TO DO
The entries below need to be transcribed exactly, without their images.

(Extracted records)
[Start of Attachment]

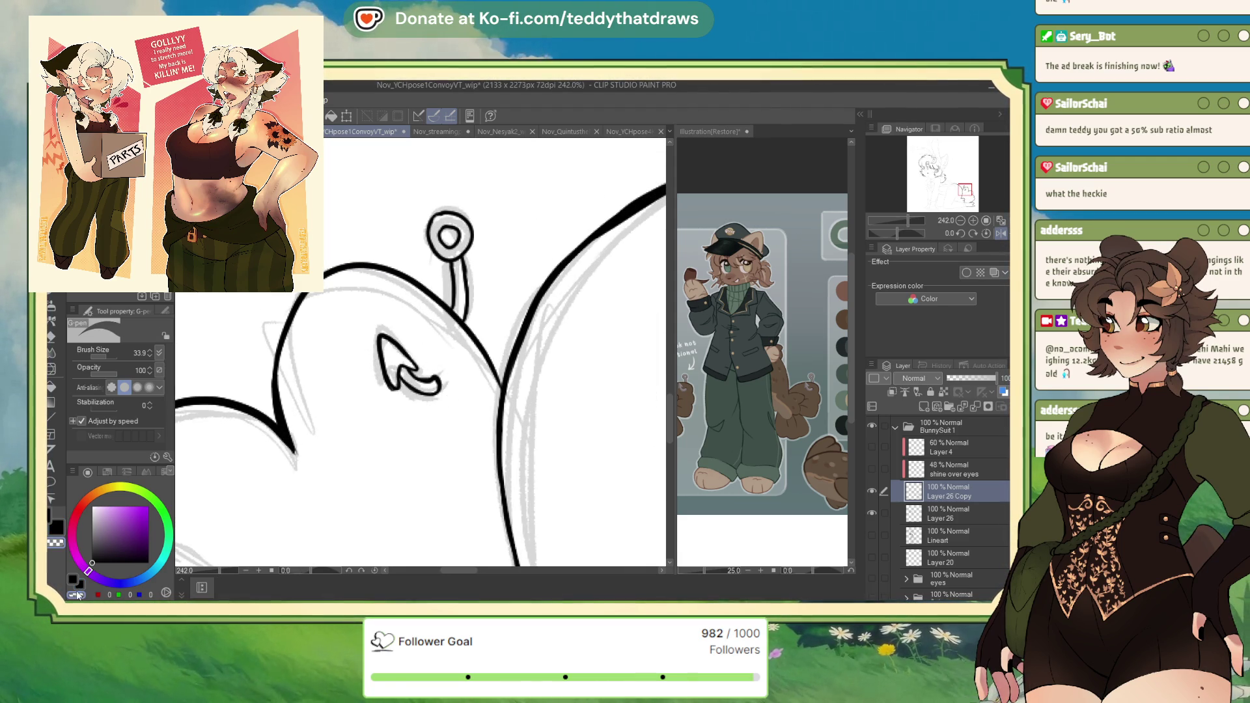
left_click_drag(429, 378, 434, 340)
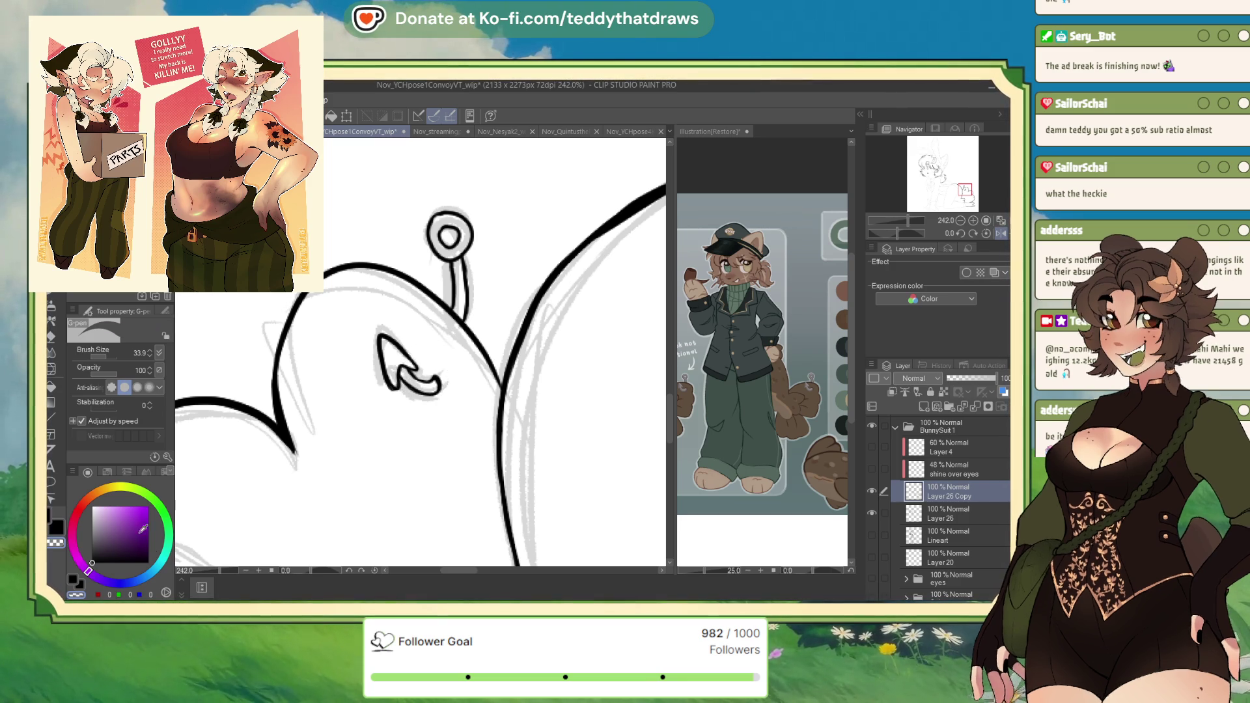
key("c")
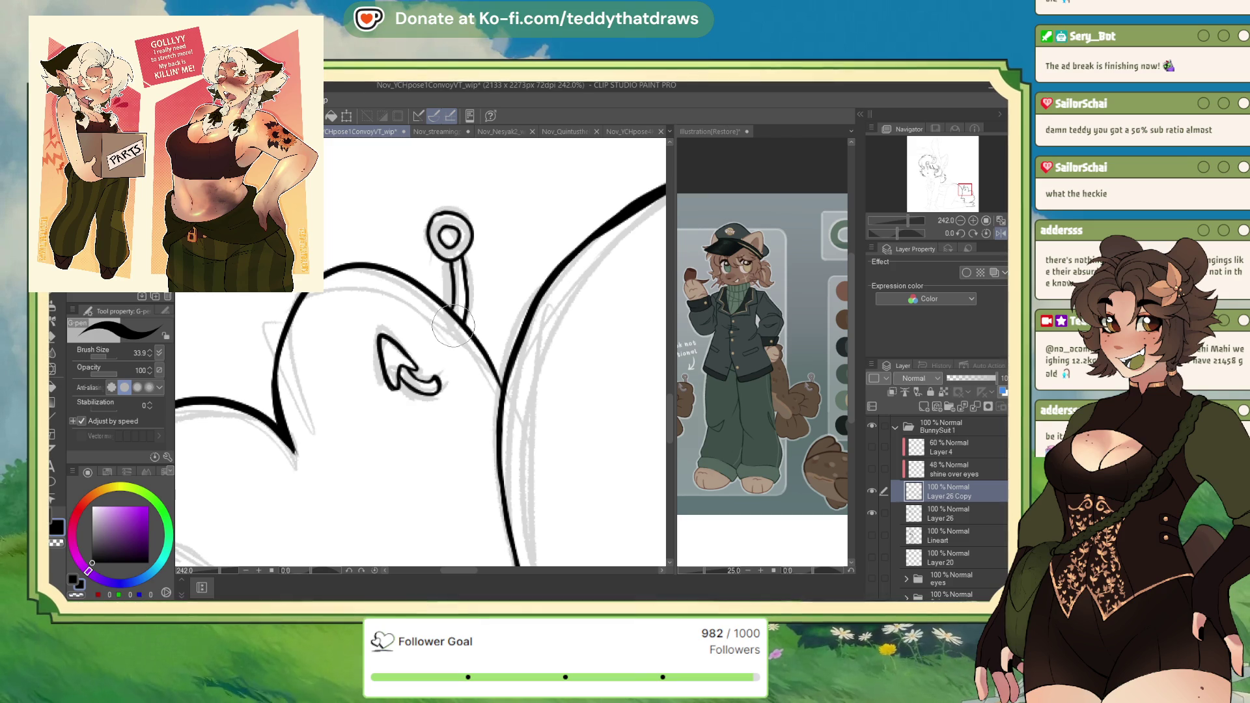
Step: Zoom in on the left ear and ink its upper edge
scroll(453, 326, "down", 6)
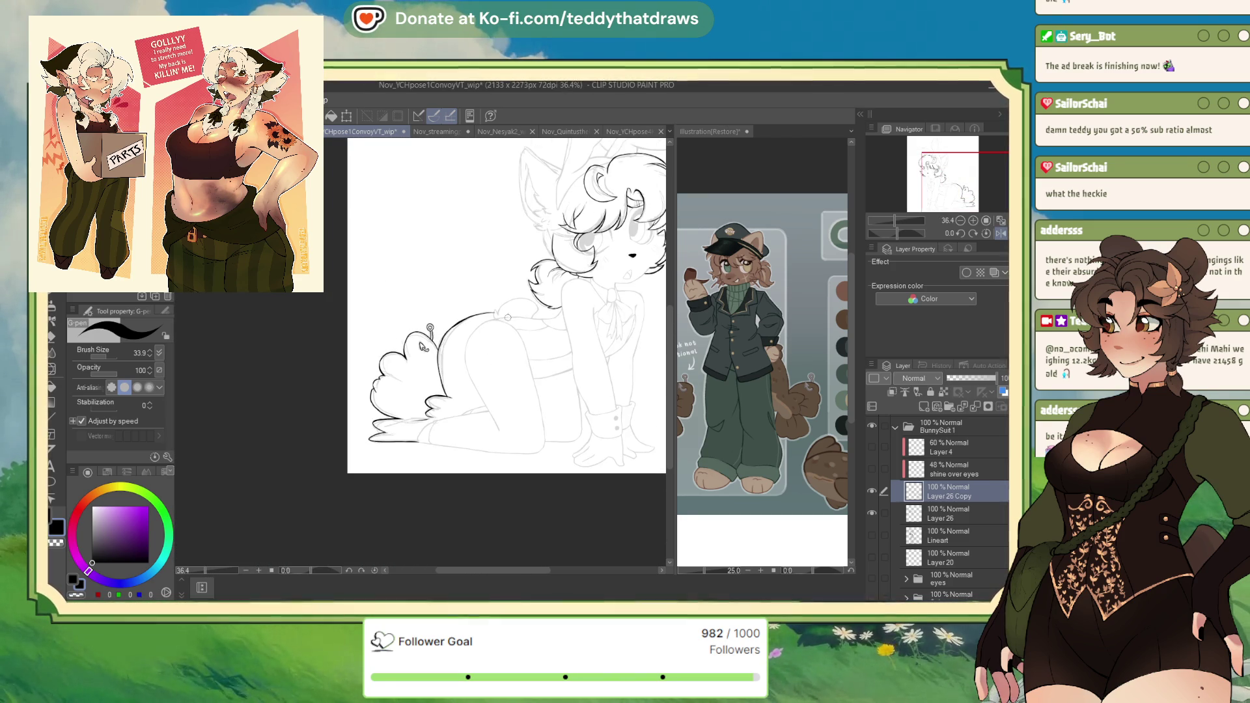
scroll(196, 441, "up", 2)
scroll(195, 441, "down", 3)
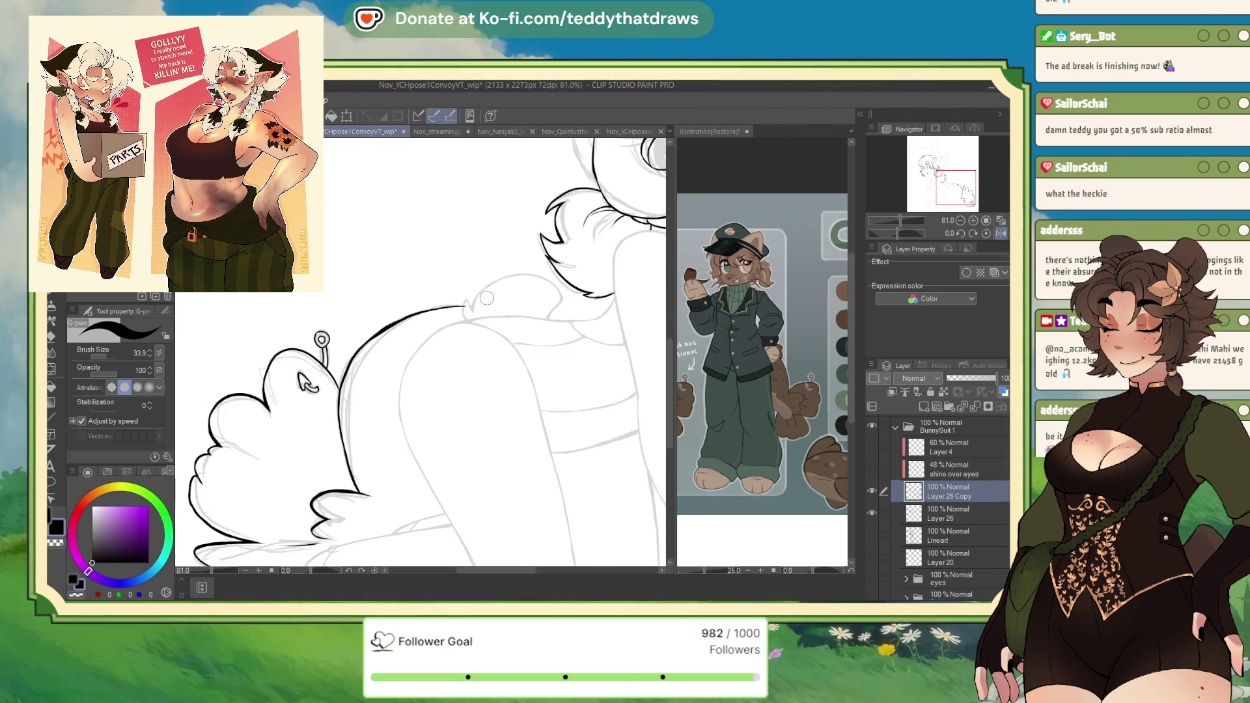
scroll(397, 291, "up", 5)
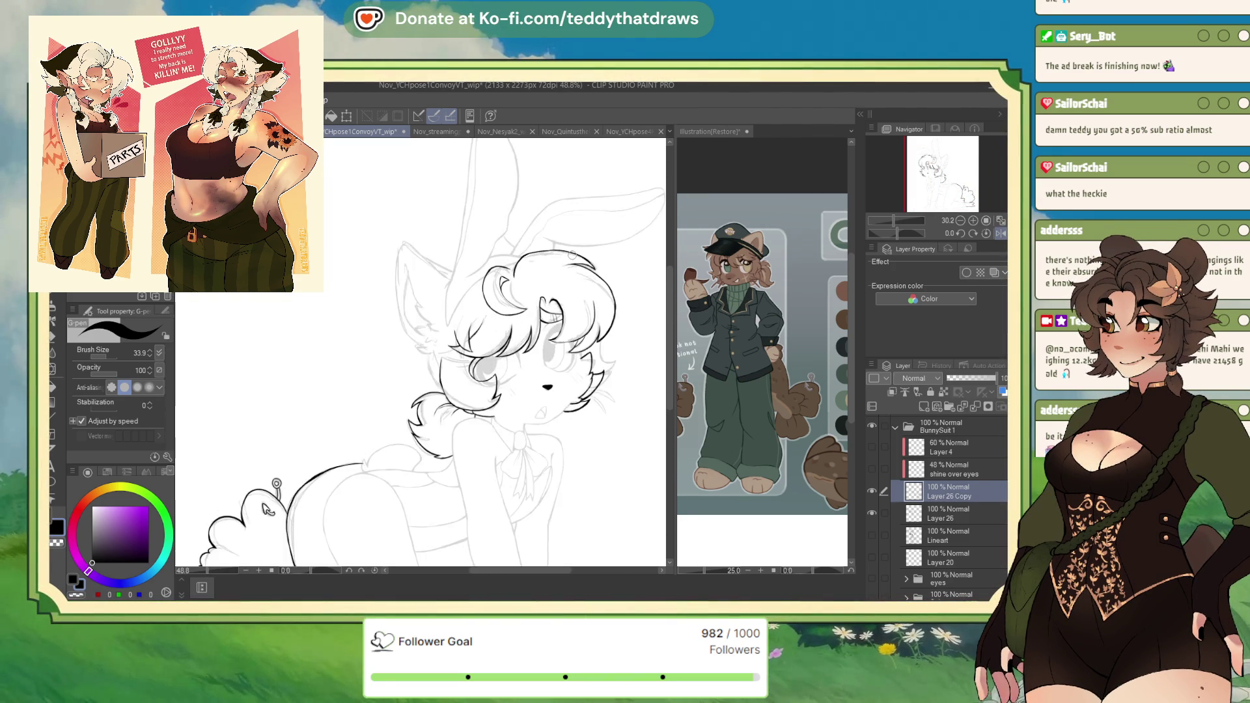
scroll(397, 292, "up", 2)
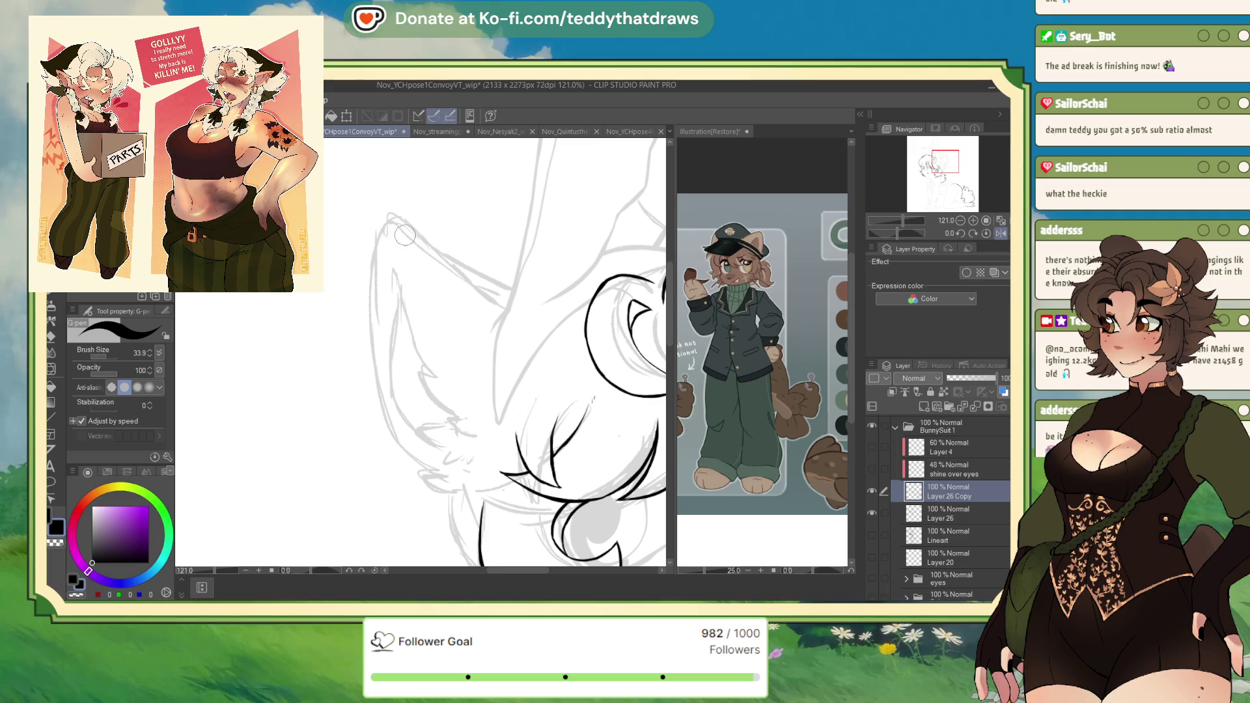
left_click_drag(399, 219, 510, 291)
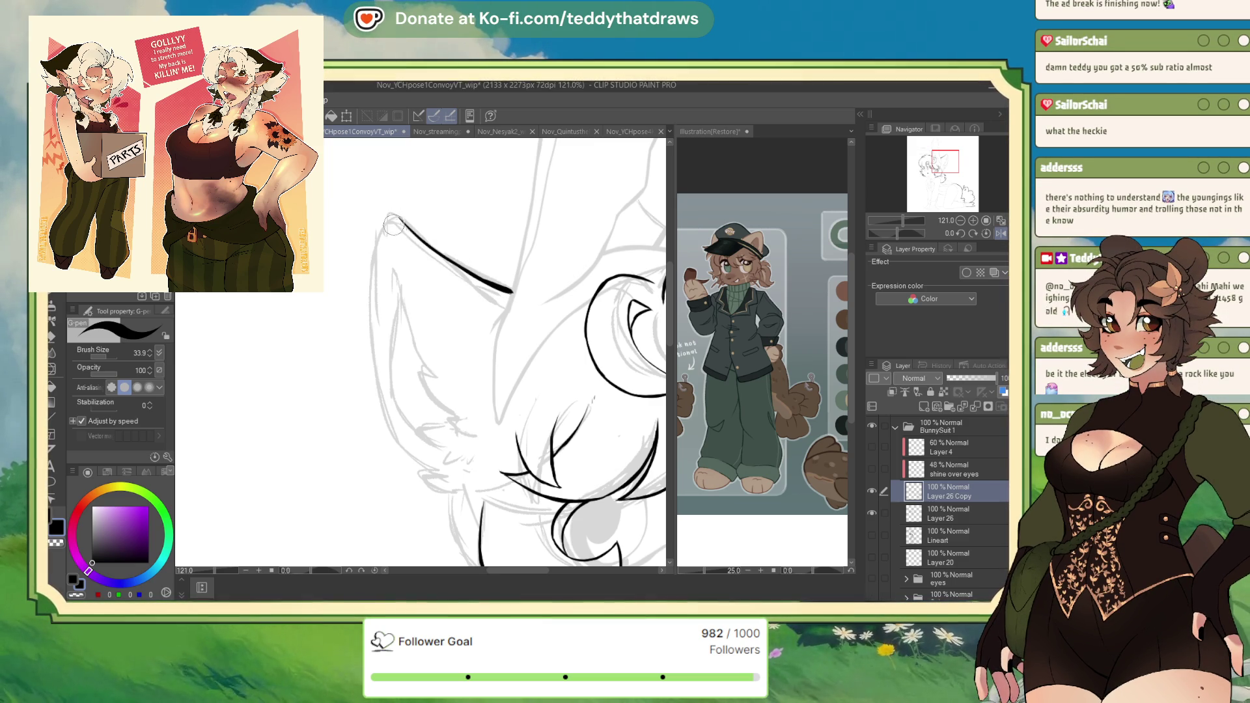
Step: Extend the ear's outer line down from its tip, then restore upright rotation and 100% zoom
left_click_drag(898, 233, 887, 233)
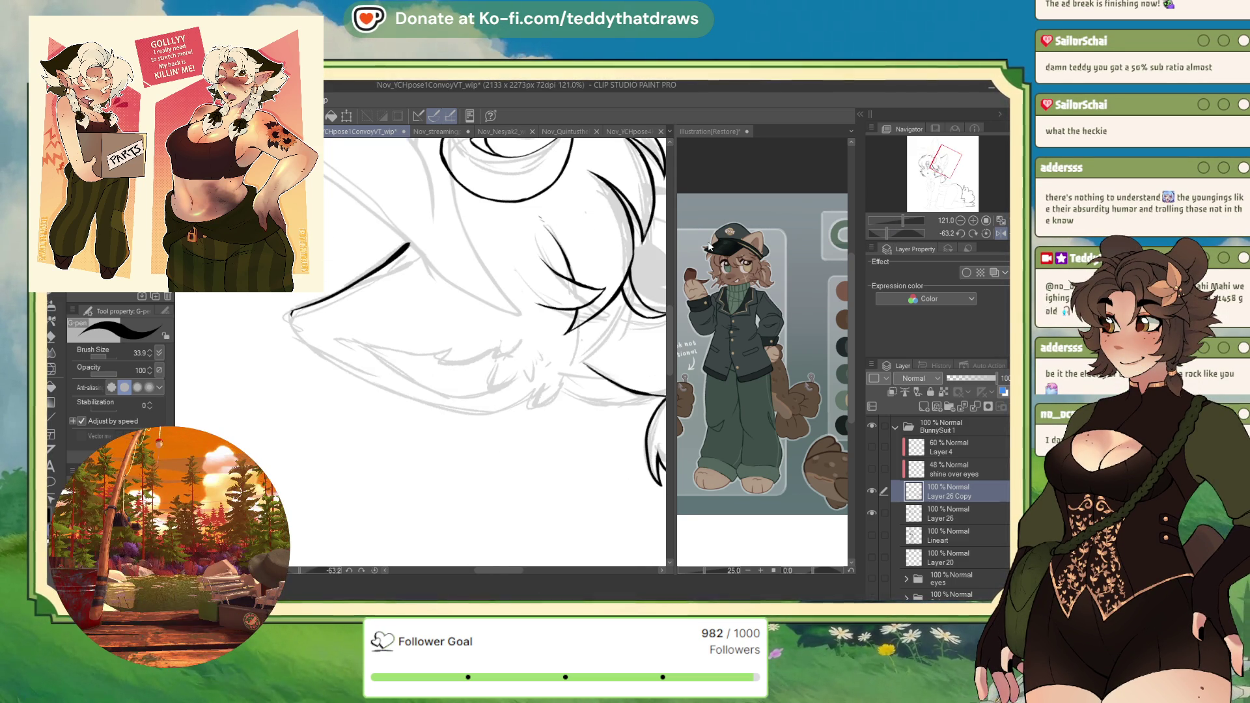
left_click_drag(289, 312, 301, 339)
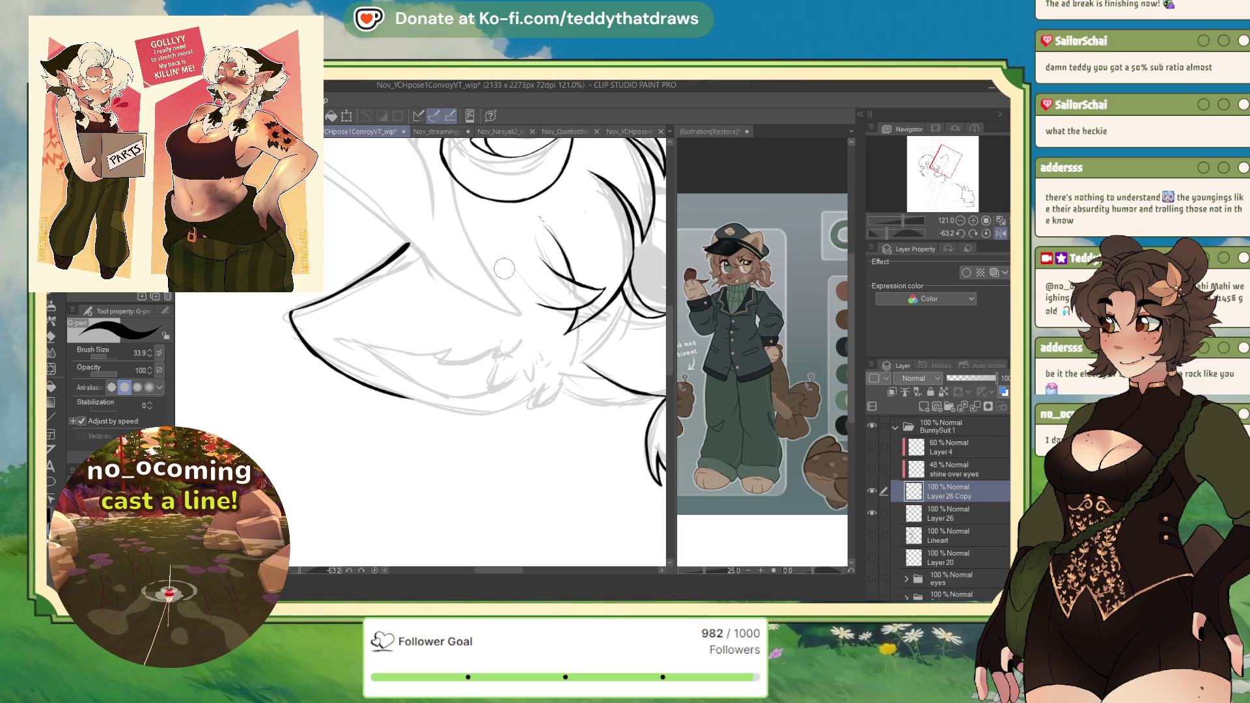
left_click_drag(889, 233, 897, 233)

[End of Attachment]

YOUR RESPONSE
left_click_drag(429, 378, 434, 340)
key("c")
Step: Zoom in on the left ear and ink its upper edge
scroll(453, 326, "down", 6)
scroll(196, 441, "up", 2)
scroll(195, 441, "down", 3)
scroll(397, 291, "up", 5)
scroll(397, 292, "up", 2)
left_click_drag(399, 219, 510, 291)
Step: Extend the ear's outer line down from its tip, then restore upright rotation and 100% zoom
left_click_drag(898, 233, 887, 233)
left_click_drag(289, 312, 301, 339)
left_click_drag(889, 233, 897, 233)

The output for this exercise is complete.